The storm was at category one hurricane strength at 1800 GMT, with sustained winds of 75 miles (120 kilometers) per hour as it moved along the east coast,the National Hurricane Center said.
“Sandy (is) producing tropical storm-force winds over the Atlantic from the northern Bahamas to near the coast of North Carolina,” the center said, adding that the storm was traveling in a northeasterly direction at 11 miles (18 kilometers) per hour.
Forecasters at the National Weather Service warned the storm would “result in significant impacts along coastal North Carolina” beginning late yesterday.
Sandy could cause “moderate coastal flooding and rough surf” through Monday, drenching the state with three to five inches (seven to 13 centimeters) of rain inland and as much as five to eight inches along the coast, they warned.

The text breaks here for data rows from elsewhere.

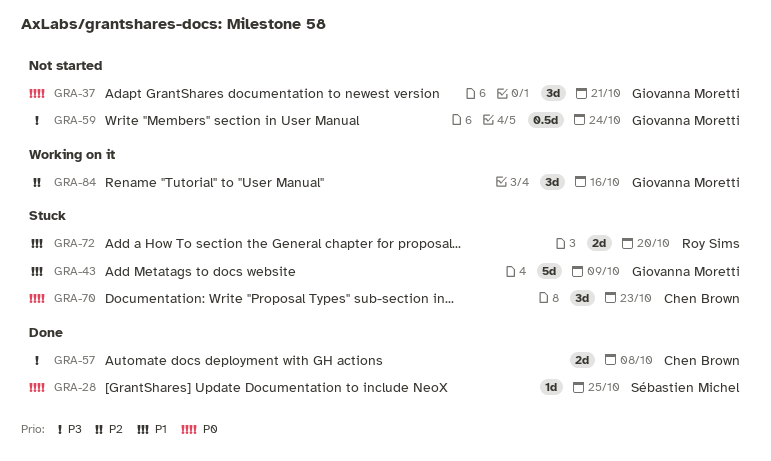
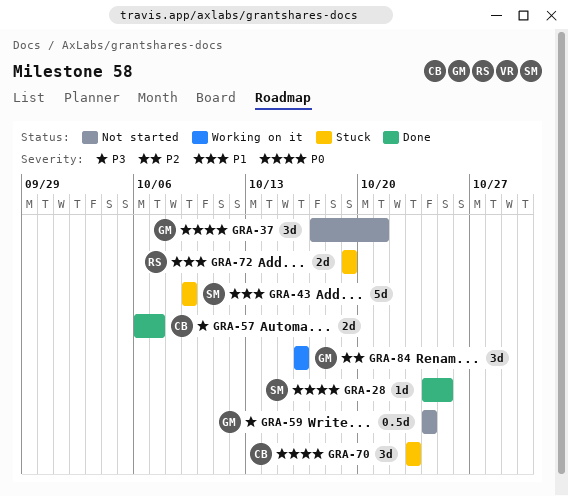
GRA-43, owner: Giovanna Moretti -> Sébastien Michel
GRA-57, due: Oct 8 -> Oct 7
GRA-72, due: Oct 20 -> Oct 19

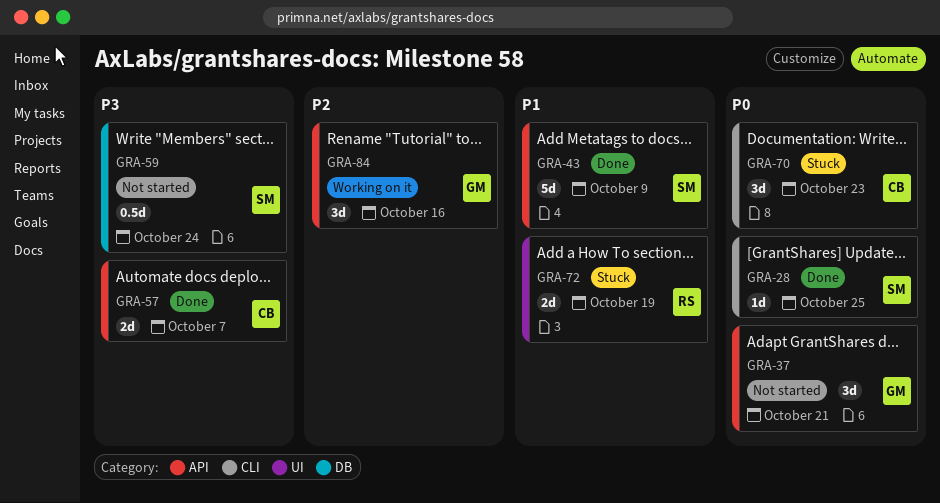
GRA-43, status: Stuck -> Done
GRA-59, owner: GM -> SM

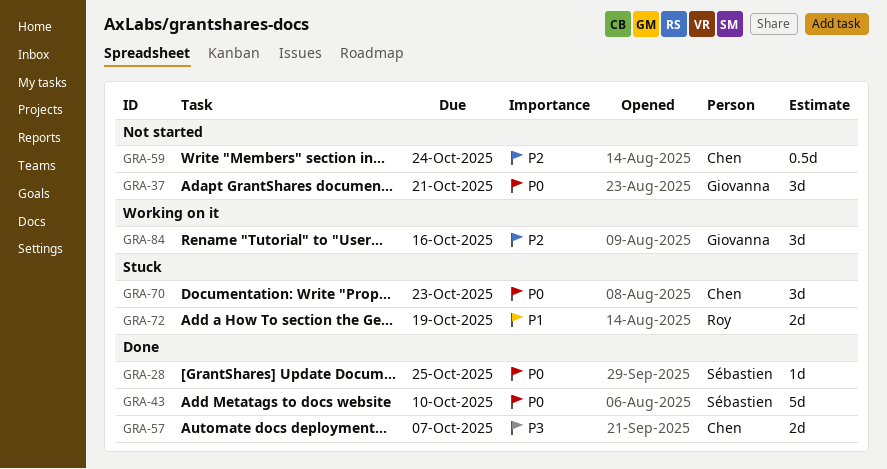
GRA-43, priority: P1 -> P0
GRA-43, due: Oct 9 -> Oct 10
GRA-59, owner: Sébastien -> Chen
GRA-59, priority: P3 -> P2

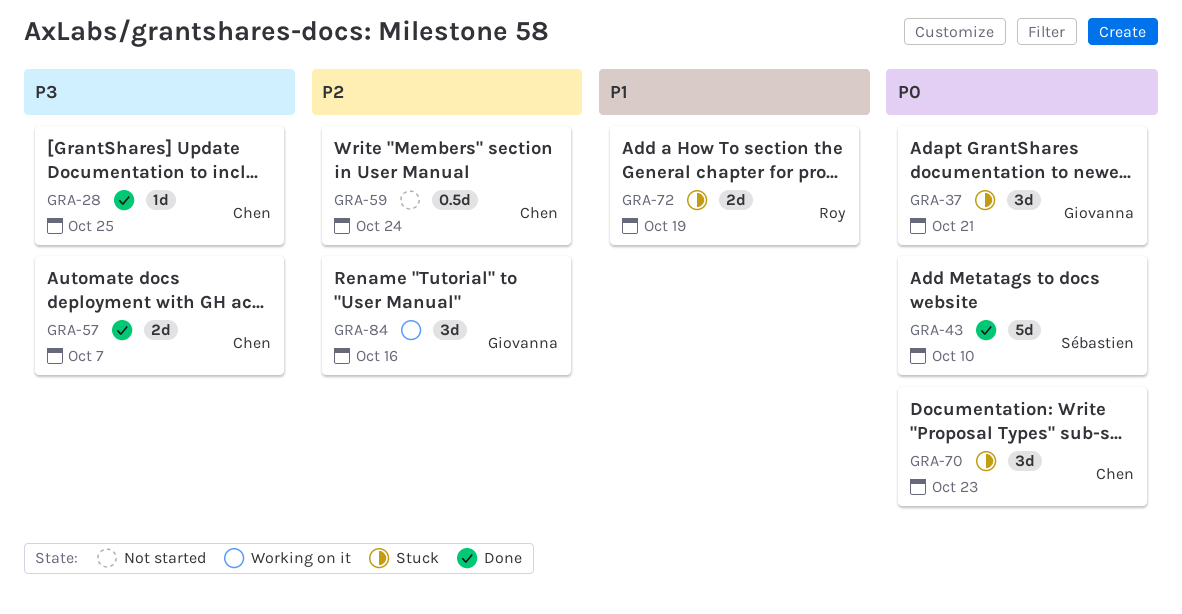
GRA-28, owner: Sébastien -> Chen
GRA-28, priority: P0 -> P3
GRA-37, status: Not started -> Stuck

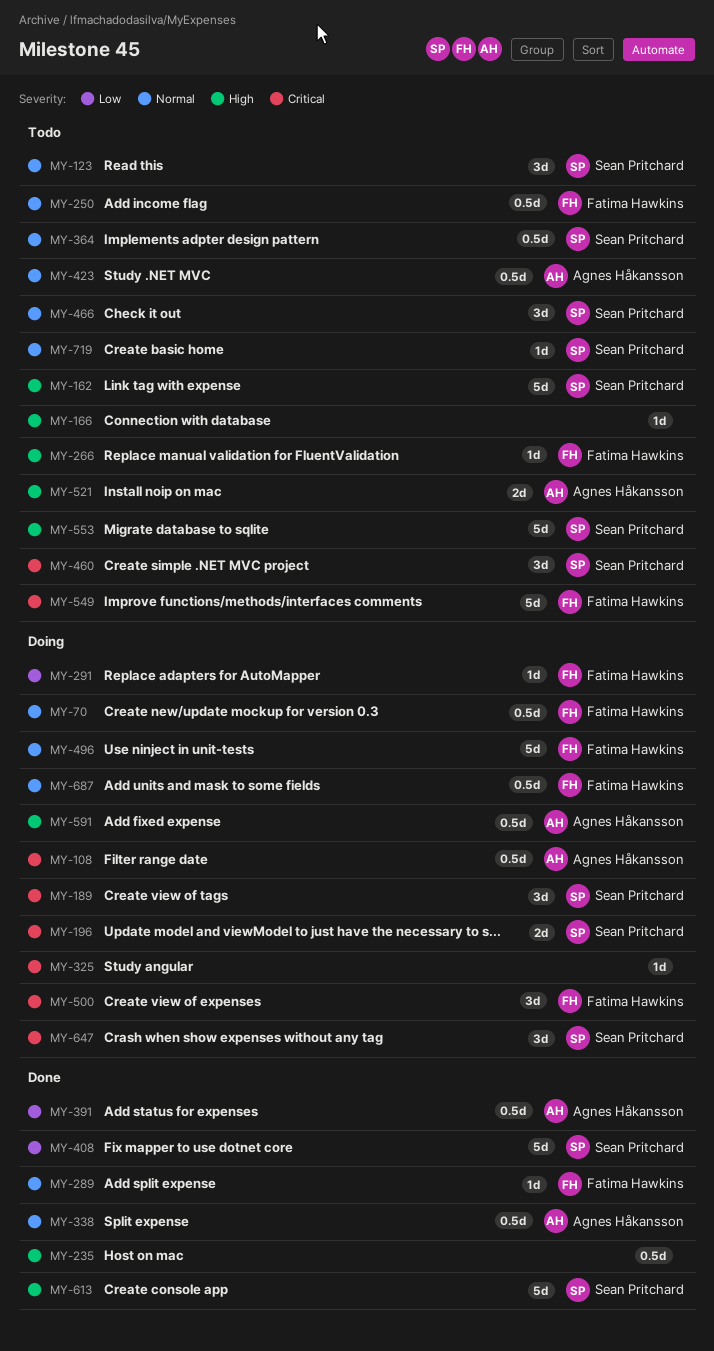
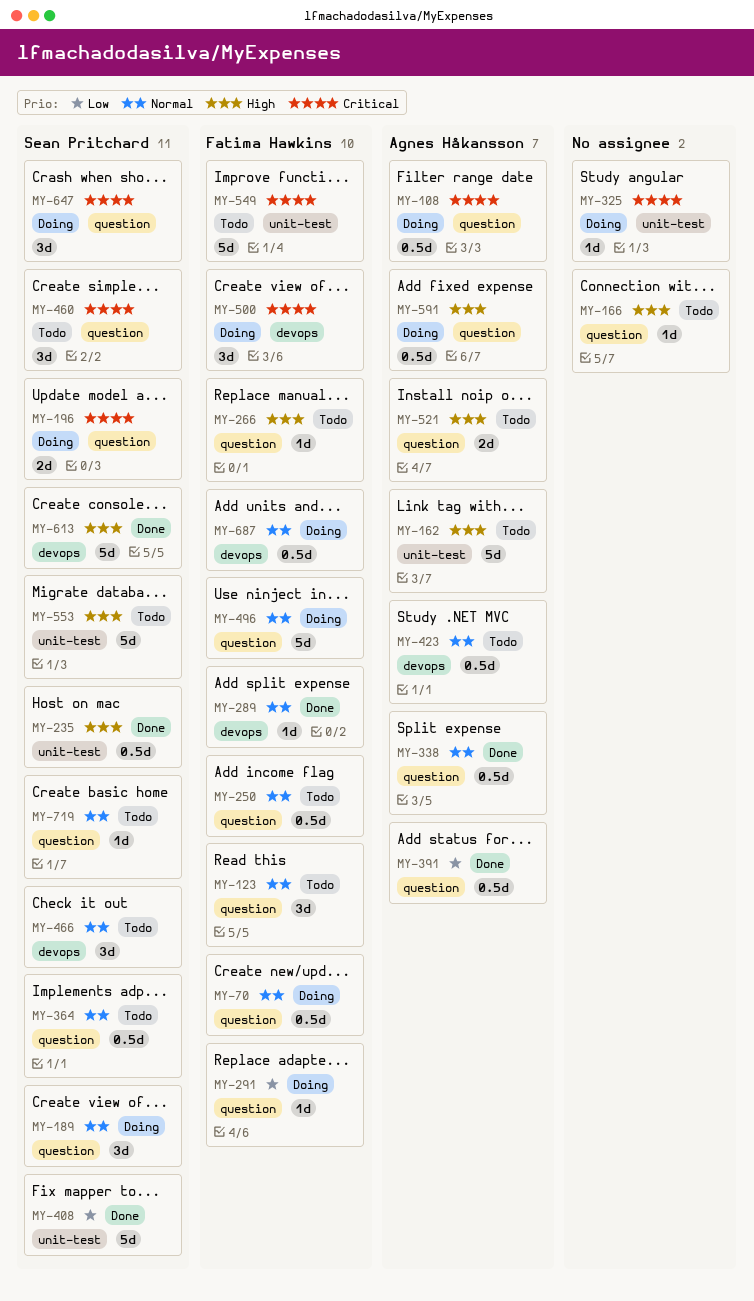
MY-123, owner: Sean Pritchard -> Fatima Hawkins
MY-162, owner: Sean Pritchard -> Agnes Håkansson
MY-189, priority: Critical -> Normal
MY-235, owner: none -> Sean Pritchard

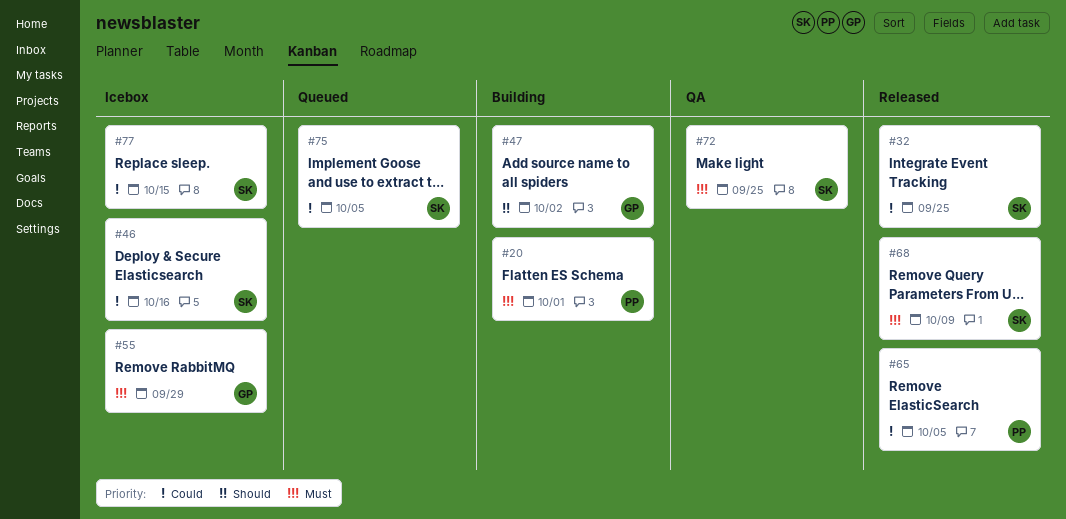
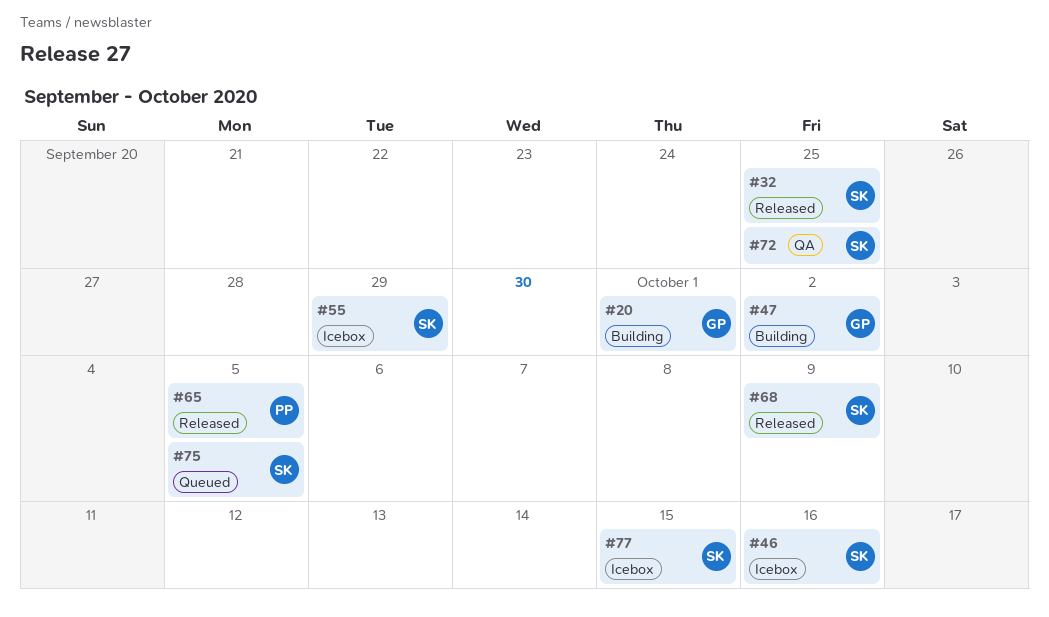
#20, owner: PP -> GP
#55, owner: GP -> SK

But forecasters and emergency officials were far more worried about what could happen further north.
“This is a large storm that is forecasted to impact the Mid-Atlantic and other parts of the East Coast with strong winds, coastal flooding, inland flooding, rain and snow,” said Craig Fugate, head of the US Federal Emergency Management Agency.
“People should be ready for the possibility of power outages paired with cold temperatures,” he said in a statement yesterday.
Sandy’s likely collision early next week with a seasonal “nor’easter” weather system was predicted to super-charge the storm, dragging it to the west where it is expected to slam into the coastal US states of Virginia, West Virginia, Pennsylvania, New York, New Jersey, Connecticut, Massachusetts and even inland Ohio.